GOAL OF THE EXERCISE:
Would you copy out each line of the records below that includes the word "항암치료"?

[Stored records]
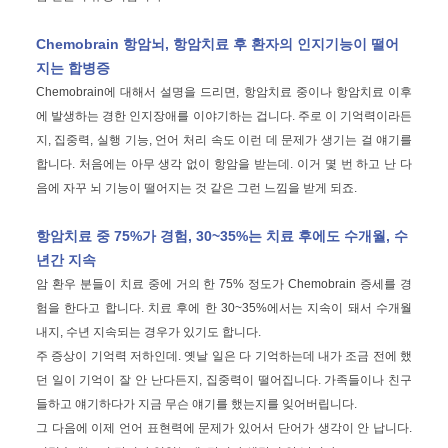
Chemobrain 항암뇌, 항암치료 후 환자의 인지기능이 떨어
지는 합병증
Chemobrain에 대해서 설명을 드리면, 항암치료 중이나 항암치료 이후
에 발생하는 경한 인지장애를 이야기하는 겁니다. 주로 이 기억력이라든
지, 집중력, 실행 기능, 언어 처리 속도 이런 데 문제가 생기는 걸 얘기를
합니다. 처음에는 아무 생각 없이 항암을 받는데. 이거 몇 번 하고 난 다
음에 자꾸 뇌 기능이 떨어지는 것 같은 그런 느낌을 받게 되죠.
항암치료 중 75%가 경험, 30~35%는 치료 후에도 수개월, 수
년간 지속
암 환우 분들이 치료 중에 거의 한 75% 정도가 Chemobrain 증세를 경
험을 한다고 합니다. 치료 후에 한 30~35%에서는 지속이 돼서 수개월
내지, 수년 지속되는 경우가 있기도 합니다.
주 증상이 기억력 저하인데. 옛날 일은 다 기억하는데 내가 조금 전에 했
던 일이 기억이 잘 안 난다든지, 집중력이 떨어집니다. 가족들이나 친구
들하고 얘기하다가 지금 무슨 얘기를 했는지를 잊어버립니다.
그 다음에 이제 언어 표현력에 문제가 있어서 단어가 생각이 안 납니다.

RESULT OF THE EXERCISE:
Chemobrain 항암뇌, 항암치료 후 환자의 인지기능이 떨어
Chemobrain에 대해서 설명을 드리면, 항암치료 중이나 항암치료 이후
항암치료 중 75%가 경험, 30~35%는 치료 후에도 수개월, 수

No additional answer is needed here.